Hank Janson is both a fictional character and a pseudonym created by the English author Stephen Daniel Frances who died in 1989. Frances wrote a series of thrillers by, and often featuring, Hank Janson, beginning with When Dames Get Tough (1946). Many of the later "Hank Janson" novels were the work of other authors.[1]
The "Hank Janson" books
Hank Janson was the most popular and successful of British pulp fiction authors of the 1940s and 1950s. His books were violent "pseudo-American"[2] thrillers sold in paperback editions featuring erotic cover art, and it is estimated that some five million copies were sold by 1954.[3]

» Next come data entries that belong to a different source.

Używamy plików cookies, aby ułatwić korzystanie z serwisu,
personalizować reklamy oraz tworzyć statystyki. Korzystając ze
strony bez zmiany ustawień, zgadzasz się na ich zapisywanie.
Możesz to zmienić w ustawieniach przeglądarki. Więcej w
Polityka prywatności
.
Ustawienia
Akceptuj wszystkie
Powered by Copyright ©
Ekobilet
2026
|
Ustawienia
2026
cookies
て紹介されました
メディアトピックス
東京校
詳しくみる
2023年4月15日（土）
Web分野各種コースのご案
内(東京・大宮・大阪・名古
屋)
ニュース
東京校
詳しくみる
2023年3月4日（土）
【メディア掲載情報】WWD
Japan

Recalling his childhood enthusiasm for Janson, British playwright Simon Gray recalled how "the titles alone drove my blood wild—Torment for Trixy—Hotsy, You'll be Chilled—and on the cover a vivid blonde, blouse ripped, skirt hitched up to her thighs, struggling sweetly against chains, ropes and a gag—and in the top right hand corner, set in a small circle, like a medallion, the silhouette presumably of Hank himself, trench coat open, trilby tilted back, a cigarette hanging from the corner of his mouth."[4]
In the 1950s, the authorities attempted a crack-down on allegedly obscene pulp literature, targeting the Janson books among others.[5]
Several of the Hank Janson novels were banned in the Republic of Ireland.[6] In 1954 author, D. F. Crawley was prosecuted, only to be acquitted when it was discovered he no longer had rights to the Janson pseudonym.[7]
The Janson character in the novels was portrayed as a "tough Chicago reporter".[2] Alternatively, in some of the novels, Janson is said to have been born in England, to have left the country in his teens, later obtaining American nationality and working as an assistant to a private detective.[8]